OPLS–AA interaction energies (kcal/mol) and N…O or N…F distances (Å) for gas-phase complexes with N-methylacetamide (NMA). DFT (B3LYP/6-31G(d)) optimizations for the corresponding complexes of acetamide with NMA, 2-fluorobut-2-ene, and methylacetate yield ΔE = −8.5, −5.1, and −4.3 kcal/mol, respectively. The molecular planes are roughly at right angles.
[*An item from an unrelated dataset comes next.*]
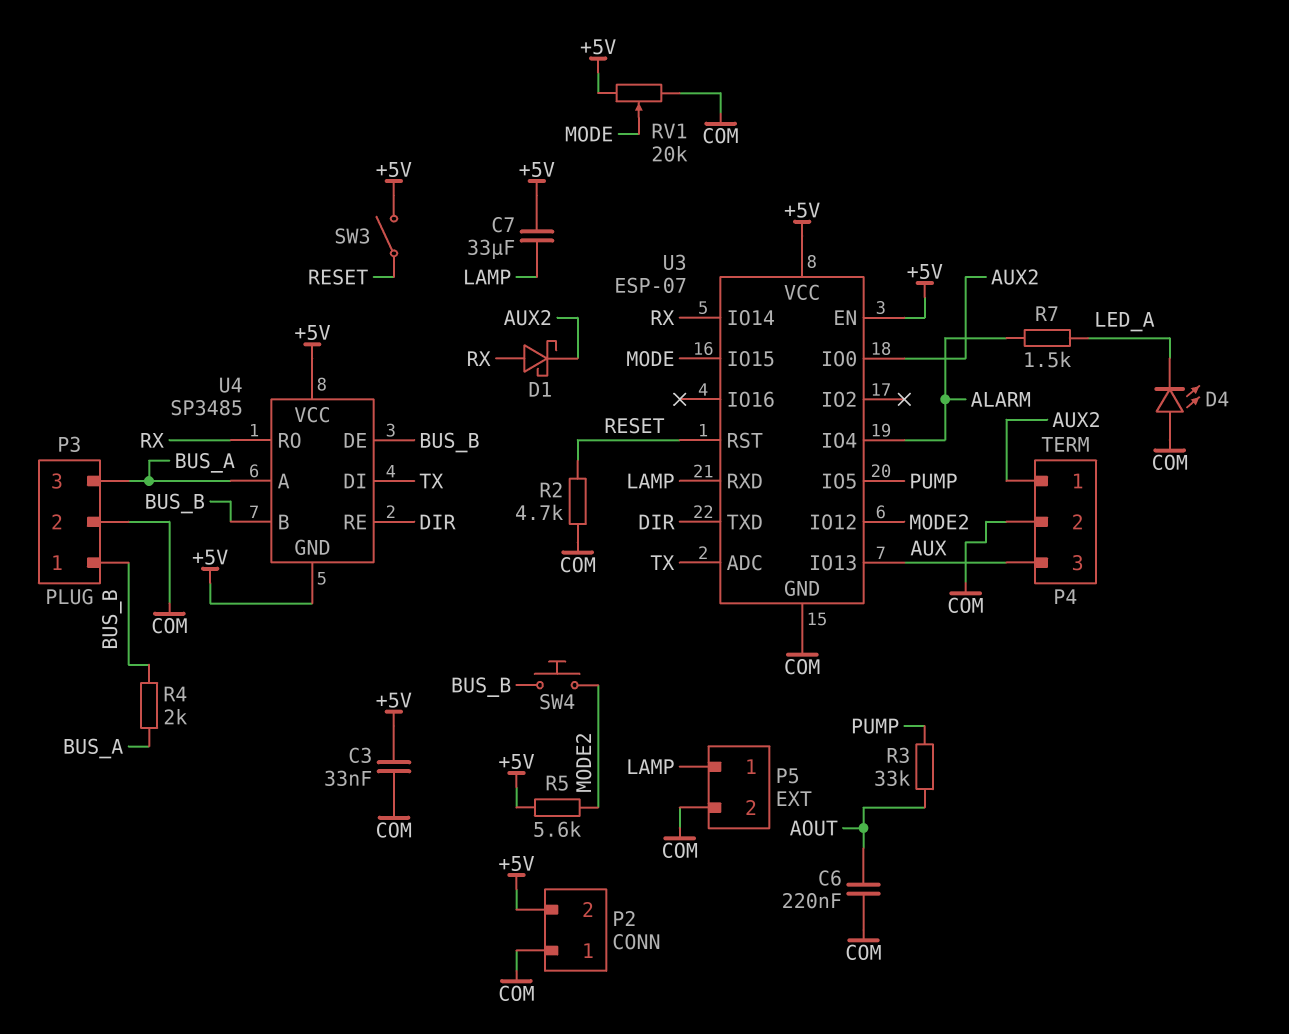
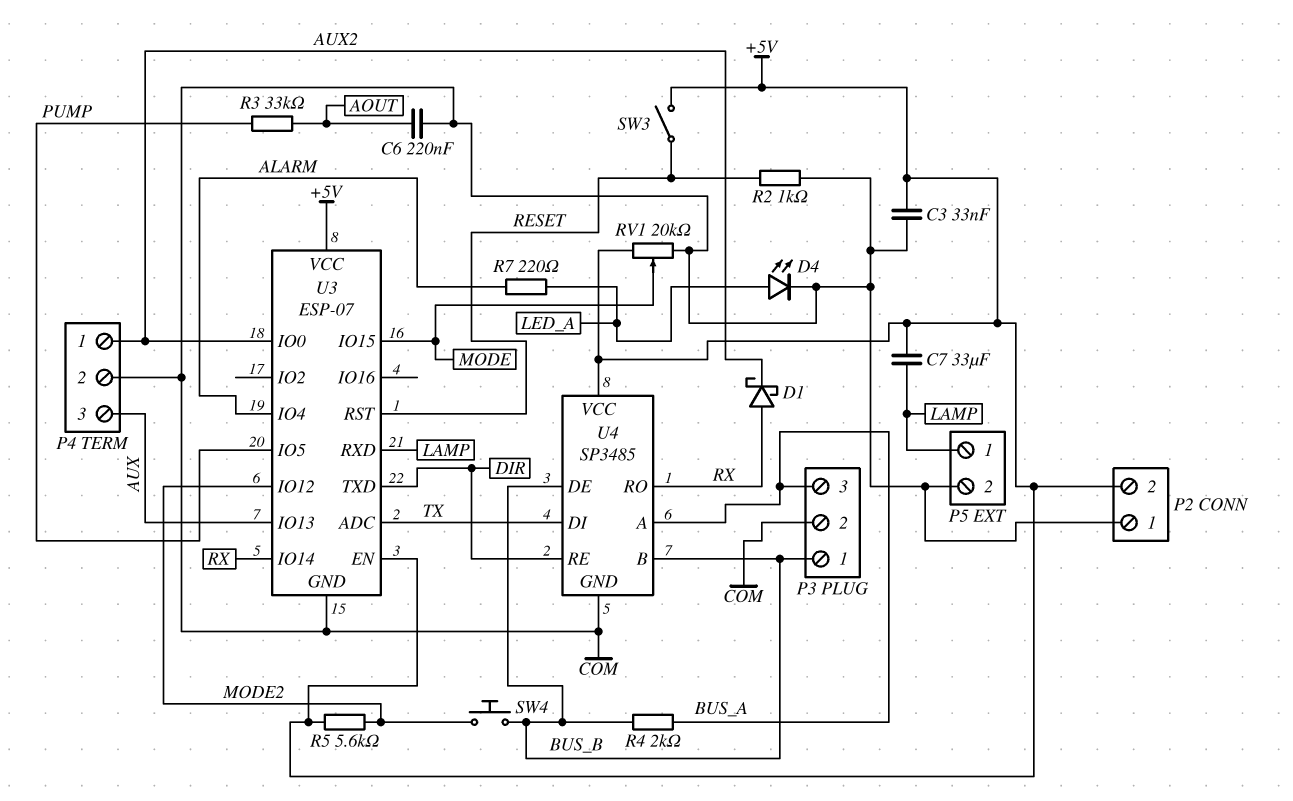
D4: LED (A COM, K LED_A) -> LED (A LED_A, K COM)
R2: 4.7k (COM, RESET) -> 1k (COM, RESET)
R7: 1.5k (ALARM, LED_A) -> 220 (ALARM, LED_A)
U4 pin GND: +5V -> COM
With 9, the retropeptide linkage might invert the usual binding preference by acting as a H-bond donor for the d-Ala-d-Lac peptide (4) and by promoting an unfavorable NH…HN interaction with the d-Ala-d-Ala sequence (3). However, the computed relative binding affinities are high (10 kcal/mol), predicting negligible binding of both 3 and 4 by 9. As shown in Figure 5, the orientation of the retropeptide linkage turns out to be poor for intermolecular H-bonding, probably owing to avoidance of unfavorable intramolecular interactions with the NH of residue 4 and C=O of residue 5. The average N—O distance of 4.4 Å for the amide–ester interaction from the 4/9 simulation is beyond the limit for H-bonds. Even when optimally oriented, such amide–ester H-bonds are weak. From OPLS–AA optimization of the NMA–methyl acetate complex with the alkoxy oxygen of the ester as the acceptor, the interaction energy is only −3.7 kcal/mol (Fig. 4).

Figure 5.

Representative structure from the MC simulations for the complex of 4 with the retropeptide analog 9; the poor NH…OC=O geometry caused by twisting of the retropeptide linkage is illustrated. Hydrogens on carbon are not shown for clarity.

Summary

MC/FEP calculations were shown to reproduce the experimental trend in binding affinities for vancomycin aglycon 2 with peptides 3–5. The binding of four backbone variants of 2 to the d-Ala-d-Ala (3) and d-Ala-d-Lac (4) peptides was then modeled to seek modifications that might improve binding of both sequences. The results indicate that the most promising design remains the previously reported amine analog, 6, which benefits from favorable electrostatic interactions between the ammonium group and the carboxylate terminus of the peptides. Isosteric replacement of the residue 4–5 peptide bond with a fluorovinyl group in 7 was moderately disruptive of binding with 3, but did not provide the desired improvement with 4. The vinyl alternative 8 was more damaging for the interaction with 3 in view of the complete loss of the NH…O or NH…F H-bond. Finally, 9 did not deliver a H-bond with the ester oxygen owing to geometrical mismatch (Fig. 5) and intrinsic weakness of such amide–ester H-bonds. Overall, the simulations shed light on the challenges of re-engineering the well-evolved binding site of vancomycin. Exploration of vancomycin analogs continues with emphasis on side-chain variants as a route to improved antibacterial agents.